課題の指示:
1) 本文によると、ツアーナースの仕事は業務の形態と日給の点でどのような傾向にあるか。
2) 本文が、大規模な病院や診療所以外に看護師が働く場や働き方として挙げているものをすべて列挙せよ。
3) 本文のうち「また、子どもたちの健やかな成」を含む語句で始まり「方を望む人に選択されている。」で終わる部分を、「保育園」を「認定こども園」に変えて書き直してください。

対象本文:
********************

看護師の活躍の場は、一般的にイメージされる大規模な病院や診療所といった医療施設だけにとどまらない。近年では、働く環境や対象となる人々が異なる多様な選択肢が存在している。例えば、主治医の指示のもとで自宅療養中の患者を訪問してケアを行う訪問看護や、高齢者の健康管理や生活サポートする介護施設などが挙げられるだろう。これらは医療施設とは異なる環境だが、利用者の状態変化にいち早く気づき適切な判断を下す役割は共通している。
また、子どもたちの健やかな成長を支える場として、保育園や幼稚園で働く選択肢もある。小中高校の保健室で勤務する場合は特定の教員免許が必要だが、カレンダー通りの休日が確保しやすく夜勤もないため、生活リズムを安定させやすい点が魅力だ。さらに、障害福祉施設での健康管理や、団体旅行に同行するツアーナースといった働き方も人気を集めている。ツアーナースは単発の業務が多く高い日給が設定される傾向にあり、自由な働き方を望む人に選択されている。

********************

表示データ:
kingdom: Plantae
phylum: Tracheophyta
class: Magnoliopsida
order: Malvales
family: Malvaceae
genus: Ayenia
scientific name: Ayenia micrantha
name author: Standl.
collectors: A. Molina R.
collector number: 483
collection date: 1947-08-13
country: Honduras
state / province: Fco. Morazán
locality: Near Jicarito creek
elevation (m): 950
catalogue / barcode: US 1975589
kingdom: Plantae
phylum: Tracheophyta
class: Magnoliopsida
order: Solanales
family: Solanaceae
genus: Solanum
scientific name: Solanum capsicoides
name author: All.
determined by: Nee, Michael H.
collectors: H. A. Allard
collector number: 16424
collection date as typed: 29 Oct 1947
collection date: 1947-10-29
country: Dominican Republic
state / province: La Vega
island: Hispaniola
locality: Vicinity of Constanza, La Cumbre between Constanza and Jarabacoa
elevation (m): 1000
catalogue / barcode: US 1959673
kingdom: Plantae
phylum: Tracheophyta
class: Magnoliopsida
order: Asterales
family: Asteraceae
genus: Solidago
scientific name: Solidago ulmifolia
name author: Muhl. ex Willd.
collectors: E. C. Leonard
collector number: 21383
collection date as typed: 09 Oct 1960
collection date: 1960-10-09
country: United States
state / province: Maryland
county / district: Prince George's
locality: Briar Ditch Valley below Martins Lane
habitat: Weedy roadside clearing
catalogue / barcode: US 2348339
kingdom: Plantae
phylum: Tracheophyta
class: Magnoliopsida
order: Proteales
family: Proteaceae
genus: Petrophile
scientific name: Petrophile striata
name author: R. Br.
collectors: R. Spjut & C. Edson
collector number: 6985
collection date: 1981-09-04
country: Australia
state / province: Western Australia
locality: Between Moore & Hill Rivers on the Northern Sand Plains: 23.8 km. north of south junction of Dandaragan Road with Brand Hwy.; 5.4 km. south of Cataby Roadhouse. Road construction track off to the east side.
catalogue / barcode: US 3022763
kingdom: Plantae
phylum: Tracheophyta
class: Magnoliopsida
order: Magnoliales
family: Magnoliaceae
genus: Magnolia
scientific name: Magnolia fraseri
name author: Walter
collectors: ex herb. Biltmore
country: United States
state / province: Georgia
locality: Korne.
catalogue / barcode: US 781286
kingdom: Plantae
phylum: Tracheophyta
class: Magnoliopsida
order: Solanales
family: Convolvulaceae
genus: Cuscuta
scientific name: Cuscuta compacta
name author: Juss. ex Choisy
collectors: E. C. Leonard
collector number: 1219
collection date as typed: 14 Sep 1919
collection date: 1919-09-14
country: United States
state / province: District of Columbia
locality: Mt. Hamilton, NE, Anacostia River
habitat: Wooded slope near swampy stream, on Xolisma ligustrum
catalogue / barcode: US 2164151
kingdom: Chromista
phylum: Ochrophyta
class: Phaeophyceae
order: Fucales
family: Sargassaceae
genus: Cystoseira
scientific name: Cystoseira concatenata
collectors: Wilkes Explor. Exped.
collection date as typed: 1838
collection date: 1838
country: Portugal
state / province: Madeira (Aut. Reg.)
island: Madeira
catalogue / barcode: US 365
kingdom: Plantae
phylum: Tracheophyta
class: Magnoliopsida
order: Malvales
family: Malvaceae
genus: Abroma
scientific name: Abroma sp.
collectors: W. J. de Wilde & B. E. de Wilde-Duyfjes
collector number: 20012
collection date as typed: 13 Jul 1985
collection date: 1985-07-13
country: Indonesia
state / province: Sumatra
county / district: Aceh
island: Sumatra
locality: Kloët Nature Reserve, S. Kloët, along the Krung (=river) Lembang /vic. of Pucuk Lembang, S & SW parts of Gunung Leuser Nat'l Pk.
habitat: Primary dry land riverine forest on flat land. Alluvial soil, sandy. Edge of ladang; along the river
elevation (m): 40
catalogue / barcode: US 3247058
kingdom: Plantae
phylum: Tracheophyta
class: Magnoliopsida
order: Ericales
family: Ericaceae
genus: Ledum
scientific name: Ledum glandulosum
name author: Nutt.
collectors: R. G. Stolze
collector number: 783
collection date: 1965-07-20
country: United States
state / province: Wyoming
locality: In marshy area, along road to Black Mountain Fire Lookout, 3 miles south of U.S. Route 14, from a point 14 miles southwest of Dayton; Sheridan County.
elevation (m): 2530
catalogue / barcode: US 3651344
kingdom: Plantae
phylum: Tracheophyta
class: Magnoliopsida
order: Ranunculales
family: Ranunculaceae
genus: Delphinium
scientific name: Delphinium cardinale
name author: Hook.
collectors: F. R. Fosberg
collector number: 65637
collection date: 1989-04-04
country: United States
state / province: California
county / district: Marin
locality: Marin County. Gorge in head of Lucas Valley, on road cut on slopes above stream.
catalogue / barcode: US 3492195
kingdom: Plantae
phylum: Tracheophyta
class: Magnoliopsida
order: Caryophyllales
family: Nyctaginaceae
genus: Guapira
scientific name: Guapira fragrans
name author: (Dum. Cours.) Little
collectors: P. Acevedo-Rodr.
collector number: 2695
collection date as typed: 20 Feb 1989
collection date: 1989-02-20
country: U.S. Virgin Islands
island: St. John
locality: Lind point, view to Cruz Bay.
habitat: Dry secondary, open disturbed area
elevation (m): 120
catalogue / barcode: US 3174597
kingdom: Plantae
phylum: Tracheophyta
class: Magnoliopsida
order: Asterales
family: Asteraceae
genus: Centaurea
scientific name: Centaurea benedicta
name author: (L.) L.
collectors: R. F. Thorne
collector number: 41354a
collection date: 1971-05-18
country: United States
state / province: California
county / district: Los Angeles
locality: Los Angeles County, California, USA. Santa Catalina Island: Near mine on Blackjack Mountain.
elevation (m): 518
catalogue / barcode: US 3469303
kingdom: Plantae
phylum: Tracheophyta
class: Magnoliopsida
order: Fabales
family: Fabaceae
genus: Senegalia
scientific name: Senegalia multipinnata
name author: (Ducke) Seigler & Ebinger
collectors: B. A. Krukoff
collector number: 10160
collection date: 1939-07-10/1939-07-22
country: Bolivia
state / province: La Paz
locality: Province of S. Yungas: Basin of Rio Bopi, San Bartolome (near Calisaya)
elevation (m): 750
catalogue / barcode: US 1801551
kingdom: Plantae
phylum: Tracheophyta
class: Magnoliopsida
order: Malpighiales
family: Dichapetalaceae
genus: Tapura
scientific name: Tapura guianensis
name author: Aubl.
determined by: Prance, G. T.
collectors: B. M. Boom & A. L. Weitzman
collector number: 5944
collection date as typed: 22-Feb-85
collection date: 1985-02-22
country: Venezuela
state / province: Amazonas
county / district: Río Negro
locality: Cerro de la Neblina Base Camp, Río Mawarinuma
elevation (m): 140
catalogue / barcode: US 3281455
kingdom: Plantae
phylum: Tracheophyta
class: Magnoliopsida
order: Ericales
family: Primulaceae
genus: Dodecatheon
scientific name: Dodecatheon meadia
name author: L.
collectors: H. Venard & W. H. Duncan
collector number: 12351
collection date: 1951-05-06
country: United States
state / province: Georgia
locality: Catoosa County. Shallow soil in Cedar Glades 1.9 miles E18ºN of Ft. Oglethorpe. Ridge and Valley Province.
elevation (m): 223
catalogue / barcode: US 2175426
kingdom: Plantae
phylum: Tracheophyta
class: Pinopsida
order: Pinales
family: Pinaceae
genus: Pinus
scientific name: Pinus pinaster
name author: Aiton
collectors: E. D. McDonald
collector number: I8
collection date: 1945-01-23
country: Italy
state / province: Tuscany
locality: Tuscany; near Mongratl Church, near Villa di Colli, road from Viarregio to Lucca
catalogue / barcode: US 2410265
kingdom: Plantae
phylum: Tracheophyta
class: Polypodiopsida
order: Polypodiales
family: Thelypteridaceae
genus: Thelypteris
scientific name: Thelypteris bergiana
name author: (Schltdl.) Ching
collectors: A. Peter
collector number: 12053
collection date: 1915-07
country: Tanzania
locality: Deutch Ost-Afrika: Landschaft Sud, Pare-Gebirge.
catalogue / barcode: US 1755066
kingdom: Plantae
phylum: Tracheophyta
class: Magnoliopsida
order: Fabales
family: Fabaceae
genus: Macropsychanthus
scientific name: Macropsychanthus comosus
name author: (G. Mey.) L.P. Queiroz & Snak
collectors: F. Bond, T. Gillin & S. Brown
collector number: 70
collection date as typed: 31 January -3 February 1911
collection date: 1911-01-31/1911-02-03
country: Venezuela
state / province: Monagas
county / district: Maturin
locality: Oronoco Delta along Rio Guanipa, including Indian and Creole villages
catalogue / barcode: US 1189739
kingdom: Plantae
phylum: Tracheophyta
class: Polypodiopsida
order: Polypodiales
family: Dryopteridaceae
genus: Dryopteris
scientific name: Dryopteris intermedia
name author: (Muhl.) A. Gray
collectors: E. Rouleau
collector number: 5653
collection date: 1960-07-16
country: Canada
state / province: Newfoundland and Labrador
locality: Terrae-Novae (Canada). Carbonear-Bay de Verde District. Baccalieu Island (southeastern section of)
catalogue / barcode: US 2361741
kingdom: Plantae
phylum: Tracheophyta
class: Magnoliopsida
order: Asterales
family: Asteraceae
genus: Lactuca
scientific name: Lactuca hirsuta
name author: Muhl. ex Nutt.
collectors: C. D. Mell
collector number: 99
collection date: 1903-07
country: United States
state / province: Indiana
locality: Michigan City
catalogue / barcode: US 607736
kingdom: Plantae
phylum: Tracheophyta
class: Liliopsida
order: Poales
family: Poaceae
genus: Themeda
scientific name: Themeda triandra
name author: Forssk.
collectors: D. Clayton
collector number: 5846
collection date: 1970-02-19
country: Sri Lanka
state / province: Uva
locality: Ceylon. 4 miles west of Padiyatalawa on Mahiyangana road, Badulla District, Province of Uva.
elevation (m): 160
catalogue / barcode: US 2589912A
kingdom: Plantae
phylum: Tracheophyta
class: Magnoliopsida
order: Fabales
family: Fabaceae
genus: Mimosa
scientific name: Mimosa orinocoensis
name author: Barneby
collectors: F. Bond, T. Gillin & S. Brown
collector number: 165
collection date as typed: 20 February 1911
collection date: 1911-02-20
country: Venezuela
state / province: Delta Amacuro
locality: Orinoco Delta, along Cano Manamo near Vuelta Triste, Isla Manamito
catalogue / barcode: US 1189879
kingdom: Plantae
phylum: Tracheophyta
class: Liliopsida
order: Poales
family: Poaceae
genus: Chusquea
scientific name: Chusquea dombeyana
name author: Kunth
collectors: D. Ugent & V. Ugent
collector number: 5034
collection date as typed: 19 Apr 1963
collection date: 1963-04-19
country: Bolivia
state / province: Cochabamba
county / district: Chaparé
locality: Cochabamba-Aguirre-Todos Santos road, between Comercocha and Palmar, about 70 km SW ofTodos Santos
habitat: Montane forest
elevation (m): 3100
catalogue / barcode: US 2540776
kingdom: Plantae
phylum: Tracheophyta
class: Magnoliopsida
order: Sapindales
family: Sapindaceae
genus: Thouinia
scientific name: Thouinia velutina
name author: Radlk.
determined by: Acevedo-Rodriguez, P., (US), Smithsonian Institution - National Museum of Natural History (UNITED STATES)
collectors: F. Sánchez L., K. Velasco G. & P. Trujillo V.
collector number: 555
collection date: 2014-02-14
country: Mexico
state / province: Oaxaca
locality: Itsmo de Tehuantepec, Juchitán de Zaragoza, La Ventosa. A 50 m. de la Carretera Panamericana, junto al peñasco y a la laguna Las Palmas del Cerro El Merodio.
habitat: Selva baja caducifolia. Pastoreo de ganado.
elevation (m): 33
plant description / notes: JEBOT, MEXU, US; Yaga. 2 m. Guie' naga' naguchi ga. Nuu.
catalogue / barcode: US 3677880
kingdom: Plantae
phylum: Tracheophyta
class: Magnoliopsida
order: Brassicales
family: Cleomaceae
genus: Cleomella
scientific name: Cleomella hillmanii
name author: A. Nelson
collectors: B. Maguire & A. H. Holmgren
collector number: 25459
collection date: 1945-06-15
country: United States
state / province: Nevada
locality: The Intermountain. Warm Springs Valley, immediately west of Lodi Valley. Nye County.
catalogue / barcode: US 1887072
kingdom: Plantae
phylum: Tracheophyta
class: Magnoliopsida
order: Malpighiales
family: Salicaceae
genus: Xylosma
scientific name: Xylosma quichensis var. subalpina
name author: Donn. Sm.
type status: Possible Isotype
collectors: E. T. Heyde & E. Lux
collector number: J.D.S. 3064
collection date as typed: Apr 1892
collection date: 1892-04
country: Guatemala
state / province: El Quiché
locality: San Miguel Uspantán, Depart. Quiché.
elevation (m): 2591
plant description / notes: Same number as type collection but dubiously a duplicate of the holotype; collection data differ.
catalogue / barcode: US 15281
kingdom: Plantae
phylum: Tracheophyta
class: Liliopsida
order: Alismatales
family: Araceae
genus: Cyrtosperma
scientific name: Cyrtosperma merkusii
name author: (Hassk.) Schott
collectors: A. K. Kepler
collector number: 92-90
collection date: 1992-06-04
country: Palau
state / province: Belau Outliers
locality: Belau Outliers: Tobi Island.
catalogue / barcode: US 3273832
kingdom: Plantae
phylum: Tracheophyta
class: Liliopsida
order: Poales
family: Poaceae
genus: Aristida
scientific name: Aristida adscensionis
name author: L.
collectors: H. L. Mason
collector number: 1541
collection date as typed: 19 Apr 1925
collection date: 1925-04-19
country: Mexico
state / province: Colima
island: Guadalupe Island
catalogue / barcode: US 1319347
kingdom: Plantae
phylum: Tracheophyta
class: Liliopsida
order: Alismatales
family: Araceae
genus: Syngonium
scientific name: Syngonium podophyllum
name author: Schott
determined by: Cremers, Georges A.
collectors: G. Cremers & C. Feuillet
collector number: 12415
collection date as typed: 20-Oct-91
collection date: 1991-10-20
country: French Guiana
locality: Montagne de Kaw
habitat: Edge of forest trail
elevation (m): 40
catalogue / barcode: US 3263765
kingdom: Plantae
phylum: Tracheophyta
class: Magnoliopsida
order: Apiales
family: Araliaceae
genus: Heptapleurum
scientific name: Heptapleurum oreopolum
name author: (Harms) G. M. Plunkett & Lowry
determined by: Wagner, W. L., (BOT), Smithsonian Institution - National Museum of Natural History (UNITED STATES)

********************

各課題の解答:
1) 単発の業務が多く、高い日給が設定される傾向にある。

2) 訪問看護、介護施設、保育園、幼稚園、小中高校の保健室、障害福祉施設、ツアーナース

3)
また、子どもたちの健やかな成長を支える場として、認定こども園や幼稚園で働く選択肢もある。小中高校の保健室で勤務する場合は特定の教員免許が必要だが、カレンダー通りの休日が確保しやすく夜勤もないため、生活リズムを安定させやすい点が魅力だ。さらに、障害福祉施設での健康管理や、団体旅行に同行するツアーナースといった働き方も人気を集めている。ツアーナースは単発の業務が多く高い日給が設定される傾向にあり、自由な働き方を望む人に選択されている。